On the screen, in the depths, Rod could see the Lord of the Instrumentality work the controls of other, secondary screens. A moment later Jestocost answered:
“B’dank is here. He will enter the room in a few minutes.”
’Twenty minutes from now, my Sir and Lord, will you hold hands with your servant B’dank as you once did with C’mell? I have the problem of this young man and his return. There are things which you do not know, and I would rather not put them on the wires.”

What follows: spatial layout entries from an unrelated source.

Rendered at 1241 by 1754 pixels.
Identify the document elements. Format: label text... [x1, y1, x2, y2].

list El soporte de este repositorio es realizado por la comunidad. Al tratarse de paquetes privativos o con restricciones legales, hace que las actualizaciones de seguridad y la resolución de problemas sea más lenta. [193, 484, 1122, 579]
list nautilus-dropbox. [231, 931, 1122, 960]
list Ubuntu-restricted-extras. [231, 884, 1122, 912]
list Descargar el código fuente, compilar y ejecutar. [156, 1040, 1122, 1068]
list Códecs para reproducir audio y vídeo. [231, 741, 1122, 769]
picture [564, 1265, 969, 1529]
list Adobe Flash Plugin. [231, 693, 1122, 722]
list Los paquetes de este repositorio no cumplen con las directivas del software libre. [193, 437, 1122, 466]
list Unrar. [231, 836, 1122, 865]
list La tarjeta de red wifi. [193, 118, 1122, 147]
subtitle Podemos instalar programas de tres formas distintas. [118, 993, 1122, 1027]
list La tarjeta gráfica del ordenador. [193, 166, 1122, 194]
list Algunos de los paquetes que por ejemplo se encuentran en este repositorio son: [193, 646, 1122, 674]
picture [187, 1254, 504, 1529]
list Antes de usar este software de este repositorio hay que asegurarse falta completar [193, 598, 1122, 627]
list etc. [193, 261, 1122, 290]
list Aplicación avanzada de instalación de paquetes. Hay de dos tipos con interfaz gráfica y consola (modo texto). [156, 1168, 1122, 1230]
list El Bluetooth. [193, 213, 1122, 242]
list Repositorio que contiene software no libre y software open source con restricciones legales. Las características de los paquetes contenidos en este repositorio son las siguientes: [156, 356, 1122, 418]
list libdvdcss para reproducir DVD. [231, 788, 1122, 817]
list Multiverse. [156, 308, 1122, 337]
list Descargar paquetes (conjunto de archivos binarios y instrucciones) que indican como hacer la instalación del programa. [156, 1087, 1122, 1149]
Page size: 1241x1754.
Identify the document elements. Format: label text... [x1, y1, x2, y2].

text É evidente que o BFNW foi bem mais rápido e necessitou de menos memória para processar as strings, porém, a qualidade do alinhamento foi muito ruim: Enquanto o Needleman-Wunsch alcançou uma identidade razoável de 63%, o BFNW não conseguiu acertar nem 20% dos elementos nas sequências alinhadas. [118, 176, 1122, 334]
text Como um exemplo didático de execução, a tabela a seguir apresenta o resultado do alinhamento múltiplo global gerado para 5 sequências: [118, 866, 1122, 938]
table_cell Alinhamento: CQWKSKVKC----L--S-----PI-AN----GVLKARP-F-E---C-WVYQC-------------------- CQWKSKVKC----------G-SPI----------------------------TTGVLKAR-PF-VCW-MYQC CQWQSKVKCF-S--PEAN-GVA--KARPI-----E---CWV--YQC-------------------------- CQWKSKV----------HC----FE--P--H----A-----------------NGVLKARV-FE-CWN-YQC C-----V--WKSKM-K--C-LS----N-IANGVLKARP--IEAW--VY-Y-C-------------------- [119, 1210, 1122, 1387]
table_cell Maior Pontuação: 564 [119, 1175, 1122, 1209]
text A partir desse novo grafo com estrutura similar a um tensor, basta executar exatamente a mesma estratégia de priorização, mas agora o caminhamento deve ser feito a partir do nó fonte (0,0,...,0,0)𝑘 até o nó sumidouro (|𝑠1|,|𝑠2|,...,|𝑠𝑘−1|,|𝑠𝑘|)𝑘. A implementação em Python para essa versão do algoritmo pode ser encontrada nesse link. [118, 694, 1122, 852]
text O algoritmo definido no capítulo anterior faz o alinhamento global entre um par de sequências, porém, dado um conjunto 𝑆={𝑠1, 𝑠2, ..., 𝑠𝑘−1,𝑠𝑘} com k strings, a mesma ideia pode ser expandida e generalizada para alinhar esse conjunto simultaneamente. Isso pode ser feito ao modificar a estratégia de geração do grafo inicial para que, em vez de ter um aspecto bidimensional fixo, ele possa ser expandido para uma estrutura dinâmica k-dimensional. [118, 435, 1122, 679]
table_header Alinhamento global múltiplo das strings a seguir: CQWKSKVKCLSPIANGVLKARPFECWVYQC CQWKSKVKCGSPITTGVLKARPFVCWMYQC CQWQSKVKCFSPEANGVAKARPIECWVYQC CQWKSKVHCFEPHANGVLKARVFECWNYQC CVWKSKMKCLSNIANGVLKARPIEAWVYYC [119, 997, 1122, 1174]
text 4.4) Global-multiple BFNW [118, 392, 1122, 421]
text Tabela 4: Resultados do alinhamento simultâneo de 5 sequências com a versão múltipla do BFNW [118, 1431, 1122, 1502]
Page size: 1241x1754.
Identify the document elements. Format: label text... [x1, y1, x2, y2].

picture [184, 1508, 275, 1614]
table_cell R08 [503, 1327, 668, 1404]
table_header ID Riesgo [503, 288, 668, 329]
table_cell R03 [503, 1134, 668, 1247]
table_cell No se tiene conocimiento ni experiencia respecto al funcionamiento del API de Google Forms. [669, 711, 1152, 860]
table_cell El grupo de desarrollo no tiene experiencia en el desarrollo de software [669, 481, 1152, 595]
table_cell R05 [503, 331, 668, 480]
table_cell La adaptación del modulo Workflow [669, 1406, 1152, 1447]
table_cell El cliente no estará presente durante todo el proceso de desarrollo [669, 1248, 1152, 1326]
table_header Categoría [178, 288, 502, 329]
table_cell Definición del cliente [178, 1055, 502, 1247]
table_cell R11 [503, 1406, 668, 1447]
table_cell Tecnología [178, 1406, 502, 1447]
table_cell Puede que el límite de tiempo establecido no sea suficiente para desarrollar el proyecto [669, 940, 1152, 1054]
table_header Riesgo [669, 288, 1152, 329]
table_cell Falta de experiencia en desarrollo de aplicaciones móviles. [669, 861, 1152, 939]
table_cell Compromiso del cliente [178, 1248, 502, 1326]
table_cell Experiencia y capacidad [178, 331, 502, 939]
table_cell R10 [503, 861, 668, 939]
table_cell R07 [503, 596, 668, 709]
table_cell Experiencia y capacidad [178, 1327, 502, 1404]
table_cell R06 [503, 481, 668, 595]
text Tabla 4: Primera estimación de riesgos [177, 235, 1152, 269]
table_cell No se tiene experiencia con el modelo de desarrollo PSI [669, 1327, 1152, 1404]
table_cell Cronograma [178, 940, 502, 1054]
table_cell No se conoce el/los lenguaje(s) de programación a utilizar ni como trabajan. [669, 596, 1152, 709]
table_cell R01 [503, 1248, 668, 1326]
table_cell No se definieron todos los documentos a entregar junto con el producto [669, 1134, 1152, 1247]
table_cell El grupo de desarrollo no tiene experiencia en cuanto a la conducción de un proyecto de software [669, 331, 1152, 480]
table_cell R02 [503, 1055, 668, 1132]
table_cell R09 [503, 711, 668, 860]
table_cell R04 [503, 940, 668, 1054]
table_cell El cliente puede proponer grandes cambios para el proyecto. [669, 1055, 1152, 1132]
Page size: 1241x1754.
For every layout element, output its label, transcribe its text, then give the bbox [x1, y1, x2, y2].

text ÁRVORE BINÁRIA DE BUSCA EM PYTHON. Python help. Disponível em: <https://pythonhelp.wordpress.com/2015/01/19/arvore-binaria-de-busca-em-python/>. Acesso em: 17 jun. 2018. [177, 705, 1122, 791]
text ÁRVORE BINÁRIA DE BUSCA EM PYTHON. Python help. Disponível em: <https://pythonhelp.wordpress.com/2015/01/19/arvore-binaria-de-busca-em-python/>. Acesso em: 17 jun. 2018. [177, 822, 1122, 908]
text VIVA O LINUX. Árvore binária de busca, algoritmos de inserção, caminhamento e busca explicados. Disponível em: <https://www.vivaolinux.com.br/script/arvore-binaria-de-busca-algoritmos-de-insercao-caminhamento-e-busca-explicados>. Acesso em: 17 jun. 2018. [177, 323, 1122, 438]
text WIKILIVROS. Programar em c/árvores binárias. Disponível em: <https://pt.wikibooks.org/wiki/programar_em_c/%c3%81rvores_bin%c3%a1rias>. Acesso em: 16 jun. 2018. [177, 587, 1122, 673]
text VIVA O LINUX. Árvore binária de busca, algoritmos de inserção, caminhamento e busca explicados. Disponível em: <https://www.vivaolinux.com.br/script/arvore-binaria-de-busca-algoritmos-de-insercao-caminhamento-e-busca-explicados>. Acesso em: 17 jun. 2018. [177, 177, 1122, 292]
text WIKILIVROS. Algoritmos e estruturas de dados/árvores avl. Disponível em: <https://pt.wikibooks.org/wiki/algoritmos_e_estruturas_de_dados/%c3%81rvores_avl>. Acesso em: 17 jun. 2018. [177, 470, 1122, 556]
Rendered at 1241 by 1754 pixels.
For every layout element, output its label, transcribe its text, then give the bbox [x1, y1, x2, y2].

Jestocost hesitated only for the slightest of moments. “Good, then,” he laughed. “I might as well be hanged for a sheep as for a lamb.”
The E’telekeli stood aside. Someone handed Rod a mask which hid his cat-man features and still left his eyes and hands exposed. The brain print was gotten through the eyes.
The recordings were made.
Rod went back to the bench and table. He helped himself to another drink of water from the carafe. Someone threw a wreath of fresh flowers around his shoulders. Fresh flowers! In such a place… He wondered. Three rather pretty undergirls, two of them of cat origin and one of them derived from dogs, were loading a freshly dressed C’mell toward him. She wore the simplest and most modest of all possible white dresses. Her waist was cinched by a broad golden belt. She laughed, stopped laughing and then blushed as they led her to Rod.
Two seats were arranged on the bench. Cushions were disposed so that both of them would be comfortable. Silky metallic caps, like the pleasure caps used in surgeries, were fitted on their heads. Rod felt his sense of smell explode within his brain; it came alive richly and suddenly. He took C’mell by the hand and began walking through an immemorial Earth forest, with a temple older than time shining in the clear soft light cast by Earth’s old moon. He knew that he was already dreaming. C’mell caught his thought and said,
“Rod, my master and lover, this is a dream. But I am in it with you…”
Who can measure a thousand years of happy dreaming — the travels, the hunts, the picnics, the visits to forgotten and empty cities, the discovery of beautiful views and strange places? And the love, and the sharing, and the re-reflection of everything wonderful and strange by two separate, distinct and utterly harmonious personalities. C’mell the c’girl and C’roderick the c’man: they seemed happily doomed to be with one another. Who can live whole centuries of real bliss and then report it in minutes? Who can tell the full tale of such real lives — happiness, quarrels, reconciliations, problems, solutions and always sharing, happiness, and more sharing… ?
When they awakened Rod very gently, they let C’mell sleep on. He looked down at himself and expected to find himself old. But he was a young man still, in the deep forgotten underground of the E’telekeli, and he could not even smell. He reached for the thousand wonderful years as he watched C’mell, young again, lying on the bench, but the dream-years had started fading even as he reached for them.
Rod stumbled on his feet. They led him to a chair. The E’telekeli sat in adjacent chair, at the same table. He seemed weary.
“My Mister and Owner McBan, I monitored your dreamsharing, just to make sure it stayed in the right general direction. I hope you are satisfied.”
Rod nodded, very slowly, and reached for the carafe of water, which someone had refilled while he slept.
“While you slept, Mister McBan,” said the great E’man, “I had a telepathic conference with the Lord Jestocost, who has been your friend, even though you do not know him. You have heard of the new automatic planoform ships.”
“They are experimental,” said Rod.
“So they are,” said the E’telekeli, “but perfectly safe. And the best ‘automatic’ ones are not automatic at all. They have snake-men pilots. My pilots. They can outperform any pilots of the Instrumentality.”